======== PROVIDED DATA

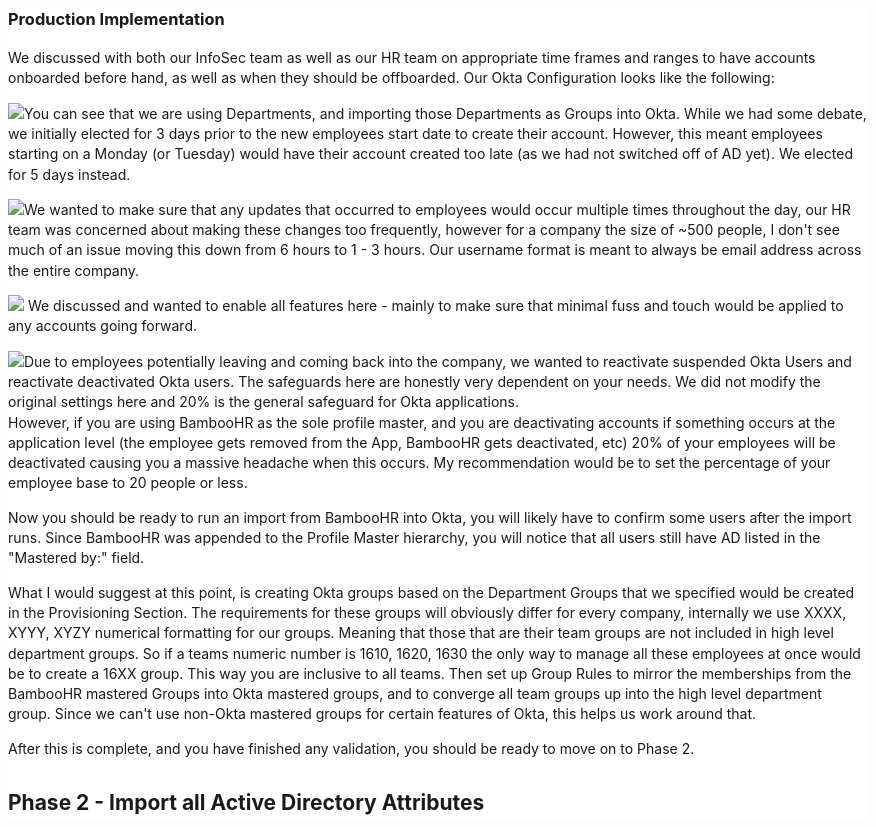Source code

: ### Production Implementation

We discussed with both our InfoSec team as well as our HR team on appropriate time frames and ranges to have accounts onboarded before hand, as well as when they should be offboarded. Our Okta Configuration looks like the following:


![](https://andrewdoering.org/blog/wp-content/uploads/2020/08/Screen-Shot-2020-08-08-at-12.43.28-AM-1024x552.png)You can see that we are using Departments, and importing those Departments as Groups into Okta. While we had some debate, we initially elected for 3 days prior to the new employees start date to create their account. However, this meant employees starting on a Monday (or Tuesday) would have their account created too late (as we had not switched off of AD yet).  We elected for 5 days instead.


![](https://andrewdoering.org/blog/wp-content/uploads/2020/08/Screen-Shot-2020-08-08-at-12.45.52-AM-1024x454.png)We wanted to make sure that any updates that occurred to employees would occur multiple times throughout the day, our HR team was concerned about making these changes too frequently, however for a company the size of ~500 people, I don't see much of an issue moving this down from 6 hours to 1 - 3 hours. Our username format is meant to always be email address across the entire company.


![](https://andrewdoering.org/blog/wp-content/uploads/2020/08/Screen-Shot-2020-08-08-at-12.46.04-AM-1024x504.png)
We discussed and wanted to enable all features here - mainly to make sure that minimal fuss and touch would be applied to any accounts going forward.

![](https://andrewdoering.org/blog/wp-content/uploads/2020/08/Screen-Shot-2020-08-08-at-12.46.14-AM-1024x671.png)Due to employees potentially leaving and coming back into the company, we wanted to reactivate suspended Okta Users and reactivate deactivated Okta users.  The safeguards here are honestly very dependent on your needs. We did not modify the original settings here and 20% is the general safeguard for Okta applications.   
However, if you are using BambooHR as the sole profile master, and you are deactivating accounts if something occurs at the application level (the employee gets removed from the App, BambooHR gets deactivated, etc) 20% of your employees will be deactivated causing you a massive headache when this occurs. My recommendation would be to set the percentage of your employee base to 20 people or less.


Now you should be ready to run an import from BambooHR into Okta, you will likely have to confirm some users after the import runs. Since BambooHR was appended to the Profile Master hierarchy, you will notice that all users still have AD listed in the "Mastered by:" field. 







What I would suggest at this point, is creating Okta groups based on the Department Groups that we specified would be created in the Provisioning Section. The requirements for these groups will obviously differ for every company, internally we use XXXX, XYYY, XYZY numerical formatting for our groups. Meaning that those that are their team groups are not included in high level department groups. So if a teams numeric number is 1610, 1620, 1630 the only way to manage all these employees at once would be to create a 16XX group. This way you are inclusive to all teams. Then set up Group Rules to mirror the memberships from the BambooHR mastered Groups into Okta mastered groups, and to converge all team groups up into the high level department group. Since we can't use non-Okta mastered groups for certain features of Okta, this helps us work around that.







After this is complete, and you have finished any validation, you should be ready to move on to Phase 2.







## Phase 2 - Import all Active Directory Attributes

================
======== PROVIDED DATA

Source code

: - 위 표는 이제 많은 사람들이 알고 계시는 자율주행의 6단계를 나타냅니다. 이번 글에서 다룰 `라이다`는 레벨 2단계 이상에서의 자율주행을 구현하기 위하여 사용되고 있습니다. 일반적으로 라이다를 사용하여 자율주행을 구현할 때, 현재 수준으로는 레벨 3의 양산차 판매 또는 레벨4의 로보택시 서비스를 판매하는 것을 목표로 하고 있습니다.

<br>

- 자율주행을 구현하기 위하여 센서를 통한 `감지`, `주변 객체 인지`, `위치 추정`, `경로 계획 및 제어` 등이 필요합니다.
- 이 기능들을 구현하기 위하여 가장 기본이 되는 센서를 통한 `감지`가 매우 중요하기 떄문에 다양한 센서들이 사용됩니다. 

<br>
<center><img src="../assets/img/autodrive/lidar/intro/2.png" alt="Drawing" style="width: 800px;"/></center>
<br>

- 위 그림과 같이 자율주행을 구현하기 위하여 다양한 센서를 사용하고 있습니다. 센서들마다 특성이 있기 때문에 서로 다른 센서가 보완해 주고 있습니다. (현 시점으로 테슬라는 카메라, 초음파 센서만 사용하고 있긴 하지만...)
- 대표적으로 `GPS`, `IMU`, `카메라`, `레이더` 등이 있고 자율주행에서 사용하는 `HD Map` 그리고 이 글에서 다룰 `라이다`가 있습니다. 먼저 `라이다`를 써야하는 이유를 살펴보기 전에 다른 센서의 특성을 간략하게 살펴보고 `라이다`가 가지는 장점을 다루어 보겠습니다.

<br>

================

Reproduce all lines from the records above that include the word "meant".

**ANSWER FOR THIS EXERCISE**
![](https://andrewdoering.org/blog/wp-content/uploads/2020/08/Screen-Shot-2020-08-08-at-12.43.28-AM-1024x552.png)You can see that we are using Departments, and importing those Departments as Groups into Okta. While we had some debate, we initially elected for 3 days prior to the new employees start date to create their account. However, this meant employees starting on a Monday (or Tuesday) would have their account created too late (as we had not switched off of AD yet).  We elected for 5 days instead.
![](https://andrewdoering.org/blog/wp-content/uploads/2020/08/Screen-Shot-2020-08-08-at-12.45.52-AM-1024x454.png)We wanted to make sure that any updates that occurred to employees would occur multiple times throughout the day, our HR team was concerned about making these changes too frequently, however for a company the size of ~500 people, I don't see much of an issue moving this down from 6 hours to 1 - 3 hours. Our username format is meant to always be email address across the entire company.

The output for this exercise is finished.